2) E-commerce giant Amazon is used to disrupting industries in a quick and swift fashion, but its dive into sports broadcasting has been described as “humble.” According to SportsBusiness Journal, Amazon has been linked with some of the world’s biggest leagues and tournaments, such as the NFL and Premier League, despite not being a longtime player in the sports broadcasting industry. “There is more to come from Amazon, full stop.
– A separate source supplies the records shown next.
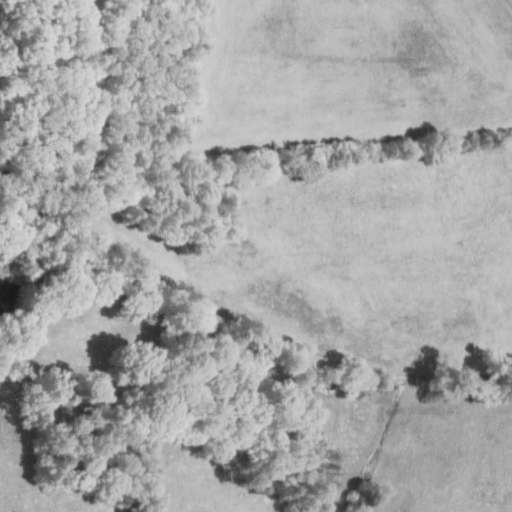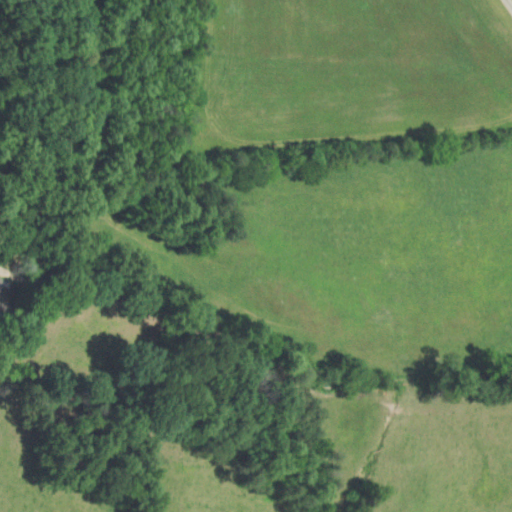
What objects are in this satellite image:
road: (511, 0)
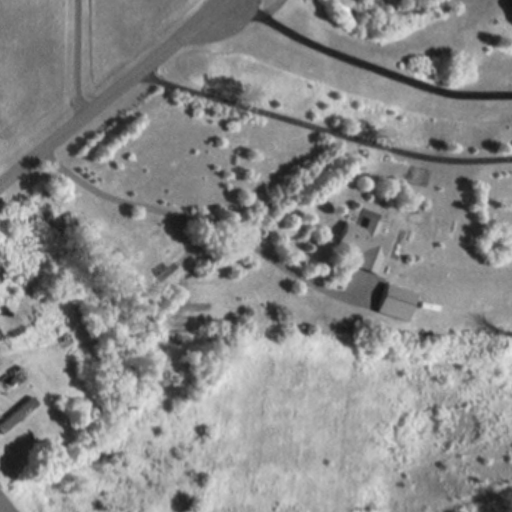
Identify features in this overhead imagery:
road: (273, 5)
road: (84, 55)
road: (376, 58)
road: (114, 90)
road: (327, 119)
road: (200, 223)
building: (365, 242)
building: (396, 301)
building: (16, 413)
road: (10, 498)
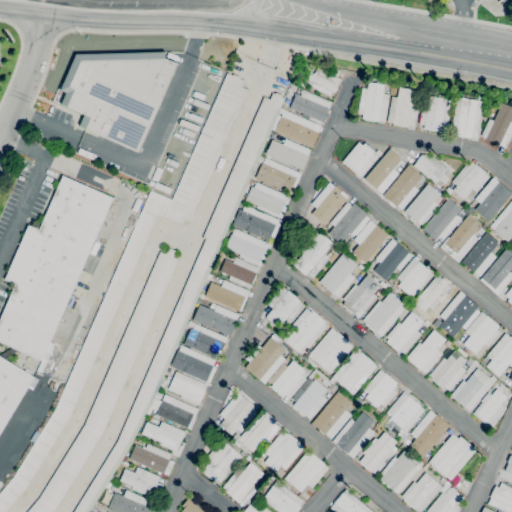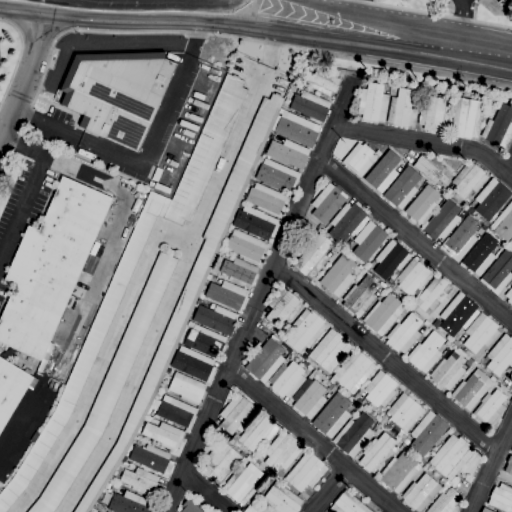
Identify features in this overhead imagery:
building: (502, 0)
building: (503, 0)
road: (181, 5)
road: (240, 10)
road: (355, 10)
road: (300, 11)
road: (435, 13)
road: (118, 15)
road: (409, 20)
road: (463, 29)
road: (292, 31)
road: (350, 31)
road: (157, 32)
road: (432, 33)
road: (430, 55)
building: (305, 65)
building: (335, 72)
road: (29, 73)
building: (319, 81)
building: (321, 81)
building: (407, 83)
building: (431, 88)
building: (116, 93)
building: (117, 93)
building: (481, 97)
building: (372, 101)
building: (373, 102)
building: (309, 105)
building: (311, 105)
building: (402, 108)
building: (403, 108)
road: (7, 112)
building: (283, 112)
building: (435, 114)
building: (432, 115)
building: (467, 117)
building: (465, 118)
building: (498, 126)
building: (499, 126)
building: (298, 129)
building: (295, 130)
road: (426, 142)
building: (288, 152)
building: (289, 153)
road: (147, 155)
building: (358, 158)
building: (360, 158)
building: (430, 168)
building: (431, 168)
road: (313, 172)
building: (276, 175)
building: (277, 175)
building: (382, 175)
building: (383, 175)
building: (469, 179)
building: (467, 180)
road: (32, 186)
building: (401, 187)
building: (403, 188)
building: (448, 191)
building: (490, 198)
building: (491, 198)
building: (266, 199)
building: (267, 199)
building: (326, 203)
building: (328, 203)
building: (422, 204)
building: (423, 204)
building: (471, 207)
building: (463, 213)
building: (345, 221)
building: (442, 221)
building: (443, 221)
building: (255, 222)
building: (347, 222)
building: (505, 222)
building: (256, 223)
building: (505, 223)
building: (320, 227)
building: (461, 238)
building: (461, 238)
road: (415, 239)
building: (367, 240)
building: (369, 240)
building: (247, 246)
building: (313, 254)
building: (479, 254)
building: (481, 254)
building: (242, 256)
building: (312, 256)
building: (390, 259)
building: (391, 259)
road: (184, 264)
building: (372, 264)
building: (50, 266)
building: (360, 267)
building: (48, 268)
building: (136, 268)
building: (239, 271)
building: (498, 271)
building: (498, 272)
building: (337, 276)
building: (339, 276)
building: (412, 276)
building: (413, 277)
building: (384, 286)
building: (393, 287)
building: (189, 291)
building: (433, 293)
building: (226, 294)
building: (228, 294)
building: (431, 294)
building: (508, 294)
building: (359, 295)
building: (509, 295)
building: (360, 296)
building: (414, 306)
building: (283, 307)
building: (283, 310)
building: (382, 313)
building: (384, 313)
building: (457, 314)
building: (457, 314)
building: (215, 318)
building: (216, 318)
building: (264, 322)
building: (426, 323)
building: (305, 330)
building: (303, 331)
building: (480, 332)
building: (481, 332)
building: (403, 333)
building: (404, 333)
building: (285, 336)
building: (204, 339)
building: (204, 340)
building: (446, 345)
building: (286, 347)
building: (329, 350)
building: (330, 351)
building: (425, 351)
building: (426, 352)
building: (448, 352)
building: (468, 353)
building: (500, 354)
building: (500, 355)
road: (103, 356)
road: (386, 358)
building: (264, 360)
building: (265, 360)
building: (469, 362)
building: (192, 363)
building: (305, 363)
building: (474, 363)
building: (194, 364)
building: (447, 370)
building: (353, 371)
building: (354, 371)
building: (448, 371)
building: (169, 372)
building: (110, 378)
building: (286, 379)
building: (287, 379)
building: (109, 384)
building: (186, 387)
building: (187, 387)
building: (10, 388)
building: (12, 388)
road: (219, 388)
building: (379, 388)
building: (471, 388)
building: (473, 388)
building: (380, 389)
building: (308, 398)
building: (309, 398)
building: (358, 401)
building: (354, 405)
building: (489, 406)
building: (490, 407)
building: (175, 411)
building: (403, 411)
building: (405, 411)
building: (177, 412)
building: (152, 413)
building: (235, 413)
building: (237, 414)
building: (331, 415)
building: (332, 415)
building: (387, 426)
building: (375, 429)
building: (257, 431)
building: (258, 431)
building: (426, 432)
building: (428, 432)
building: (162, 434)
building: (353, 434)
building: (354, 434)
building: (164, 435)
building: (139, 436)
building: (35, 437)
road: (313, 439)
building: (406, 441)
building: (282, 451)
building: (282, 451)
building: (377, 452)
building: (378, 452)
building: (511, 452)
building: (450, 456)
building: (451, 456)
building: (151, 458)
building: (152, 458)
building: (249, 458)
building: (421, 460)
building: (219, 462)
building: (222, 462)
building: (126, 464)
road: (491, 468)
building: (507, 470)
building: (507, 470)
building: (306, 471)
building: (398, 471)
building: (399, 471)
building: (304, 472)
building: (443, 480)
building: (140, 481)
building: (142, 481)
building: (242, 482)
building: (242, 483)
road: (329, 490)
building: (420, 492)
building: (421, 492)
building: (501, 497)
building: (281, 498)
building: (282, 498)
building: (446, 501)
building: (446, 502)
building: (128, 503)
building: (130, 503)
building: (347, 504)
building: (349, 504)
building: (189, 507)
building: (187, 508)
building: (253, 508)
building: (256, 508)
building: (101, 510)
building: (484, 510)
building: (486, 510)
building: (328, 511)
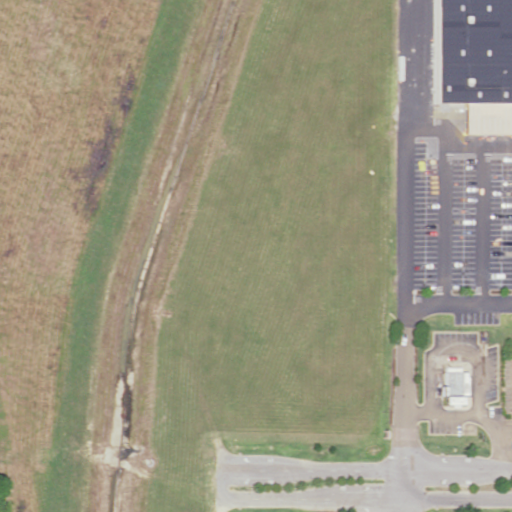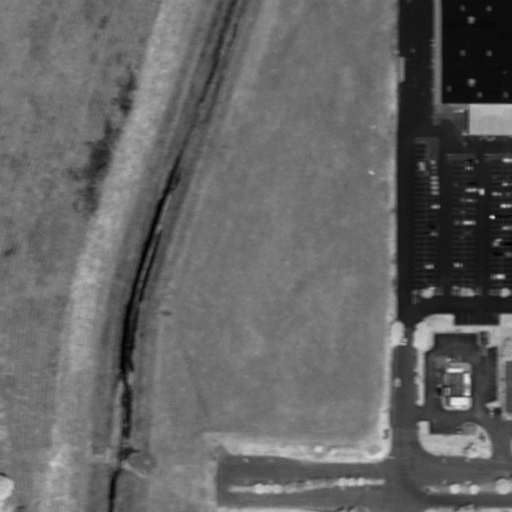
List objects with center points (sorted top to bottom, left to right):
building: (471, 51)
building: (473, 60)
road: (455, 141)
road: (403, 235)
road: (457, 303)
building: (453, 386)
road: (456, 470)
road: (400, 484)
road: (260, 497)
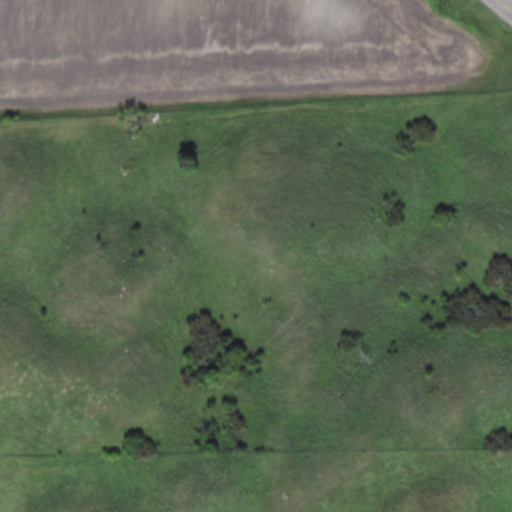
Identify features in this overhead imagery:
road: (503, 6)
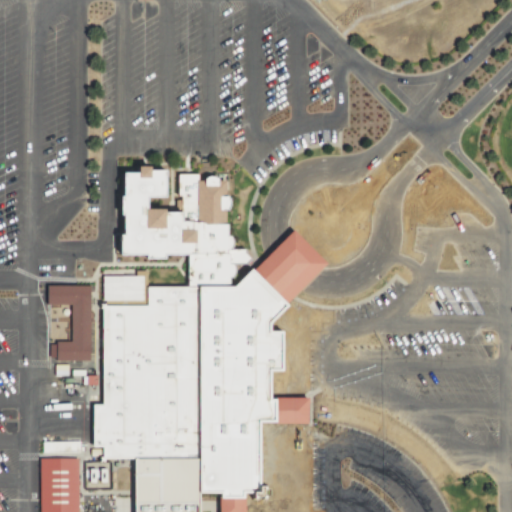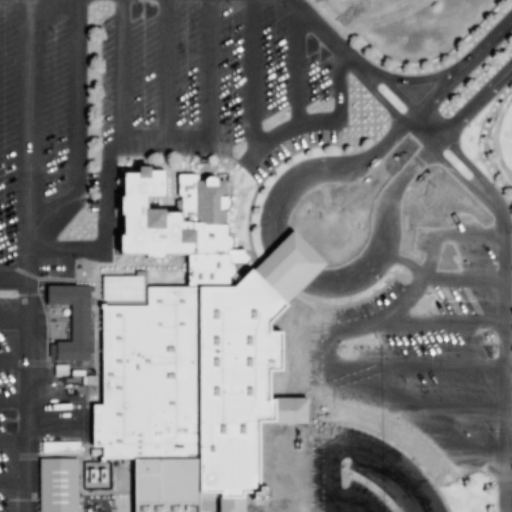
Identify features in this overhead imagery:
road: (319, 35)
road: (28, 256)
road: (502, 263)
building: (73, 321)
building: (195, 350)
building: (190, 389)
building: (58, 485)
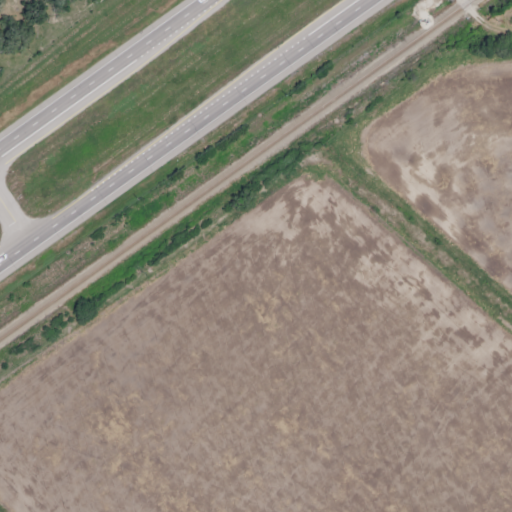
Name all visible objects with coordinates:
road: (106, 76)
road: (184, 132)
railway: (234, 168)
road: (16, 219)
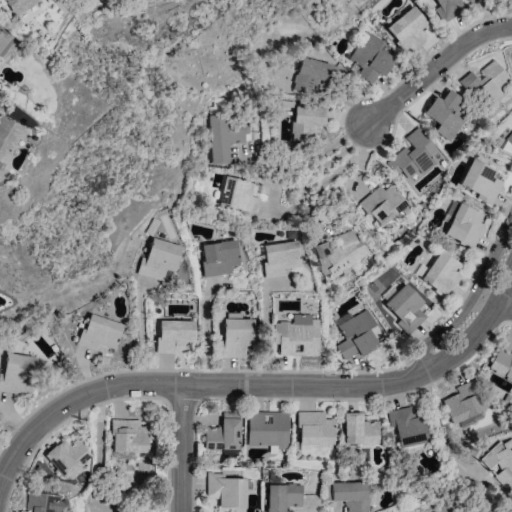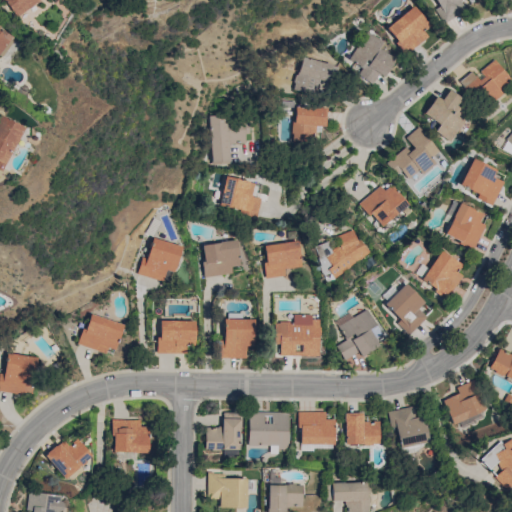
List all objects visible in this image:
building: (19, 5)
building: (449, 8)
building: (407, 29)
building: (370, 58)
road: (435, 68)
building: (310, 74)
building: (485, 82)
building: (445, 114)
building: (307, 121)
building: (224, 137)
building: (7, 139)
building: (509, 145)
building: (413, 154)
road: (330, 160)
building: (480, 181)
building: (239, 196)
building: (382, 204)
building: (464, 225)
building: (218, 257)
building: (279, 257)
building: (158, 259)
building: (439, 273)
road: (467, 301)
road: (504, 306)
building: (405, 308)
road: (208, 328)
road: (266, 331)
road: (144, 332)
building: (99, 333)
building: (355, 334)
building: (174, 336)
building: (295, 336)
building: (235, 337)
building: (501, 363)
building: (17, 373)
road: (260, 386)
building: (463, 402)
building: (407, 425)
building: (266, 428)
building: (314, 428)
building: (359, 430)
building: (223, 433)
road: (443, 433)
building: (128, 436)
road: (99, 448)
road: (183, 449)
road: (6, 452)
building: (66, 457)
building: (501, 462)
building: (226, 490)
building: (348, 495)
building: (282, 497)
building: (41, 502)
building: (122, 509)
We are in it for the long-term, that’s for sure,” said Amazon Prime Video European Managing Director Alex Green. “We just get our heads down and try and do the best possible job. We are quite humble about it. Amazon may be a big name but in sports broadcasting we are not. Let’s face it.” Amazon recently celebrated its first exclusive sporting event broadcast when it streamed the U.S. Open to tennis fans in the U.K. as part of a $40 million, five-year deal. While that effort did not go smoothly, with thousands of fans unable to access the livestream, Amazon has assured its current and would-be broadcast partners that their humbling performance would only improve.


3) NFL owners are preparing for a big vote at their fall meeting this week regarding cross-ownership. According to SportsBusiness Journal, the decades-old rule currently prevents “owners of other big four sports teams in NFL markets from buying a football team,” while also preventing NFL owners from buying non-NFL Big Four sports teams in an existing NFL market. The ballooning of franchise valuations has led owners to reconsider the rule due to the shrinking pool of potential buyers for clubs. To illustrate this, when the Carolina Panthers came up for sale earlier this year, only three bidders emerged before David Tepper bought the team for $2.275 billion. Even that NFL record setting sale came in under expectations. However, the league has not strictly upheld the cross-ownership rule. Back in 2010, Stan Kroenke exercised an option to buy the then-St. Louis Rams despite owning the NBA’s Denver Nuggets and NHL’s Colorado Avalanche. Kroenke skirted around the rule after he handed off the Colorado teams to other family members, setting precedent and setting up the NFL for a sensible rule change.